Jeff Kaplan quits Blizzard
In April, Overwatch lead designer and Blizzard vice president Jeff Kaplan announced he was leaving the company after 19 years. The announcement was shocking, as Kaplan had become the face of Overwatch and was working on its sequel.
Activision Blizzard is sued for discrimination and sexual harassment
In July, The California Department of Fair Employment and Housing revealed it had filed a lawsuit against Activision Blizzard claiming that employees had faced “constant sexual harassment, including groping, comments, and advances” due to a “frat boy workplace culture.” The lawsuit was the result of a two-year investigation, in which the department claims to have uncovered many instances where employees—particularly women and minorities—were discriminated against, sexually harassed, and denied opportunities that were instead handed to less qualified candidates.

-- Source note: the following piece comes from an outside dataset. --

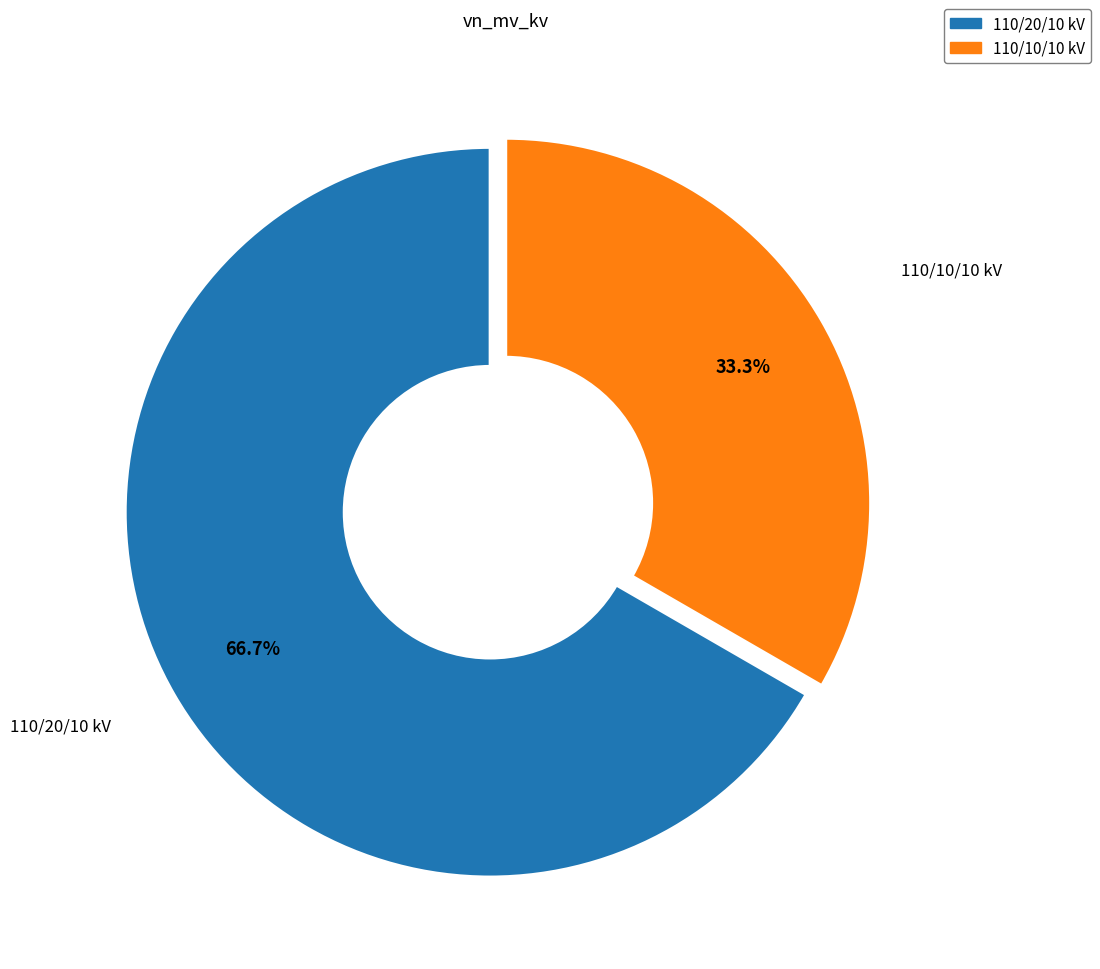

Does any single category account for the majority?

Yes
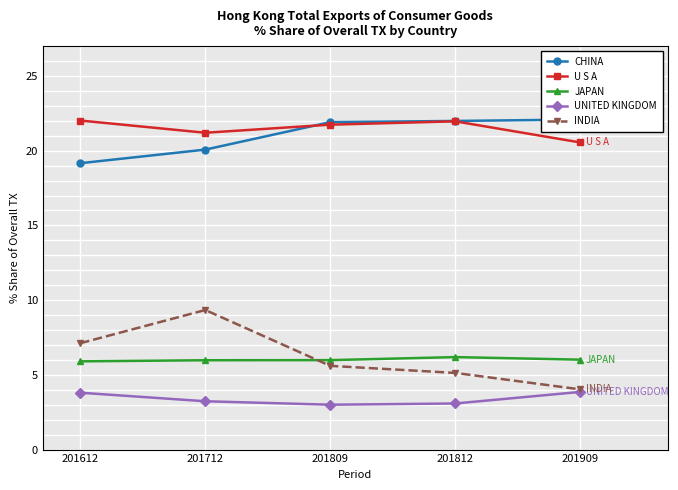

True or false: CHINA has more than 0 points higher than both neighbors.

False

The lawsuit includes anonymous testimonies, including one instance where an employee allegedly committed suicide on a work trip after being subject by sexual harassment from a manager. Blizzard president J. Allen Brack and former creative director Alex Afrasiabi were two managers named directly in the suit. It alleges that Afrasiabi sexually harassed several women while Brack allowed toxic behavior to fester within the company and did little to stop it.
Activision Blizzard leadership vehemently denied the lawsuit and called its claims “meritless,” which outraged many current and former employees who felt that they were being silenced. In the week following news of the lawsuit, dozens of former and current employees began speaking up and sharing their own experiences of harassment and toxicity at the company. Over 2,500 employees signed an open letter condemning Activision Blizzard leadership and demanding accountability, and employees also staged a walkout in protest.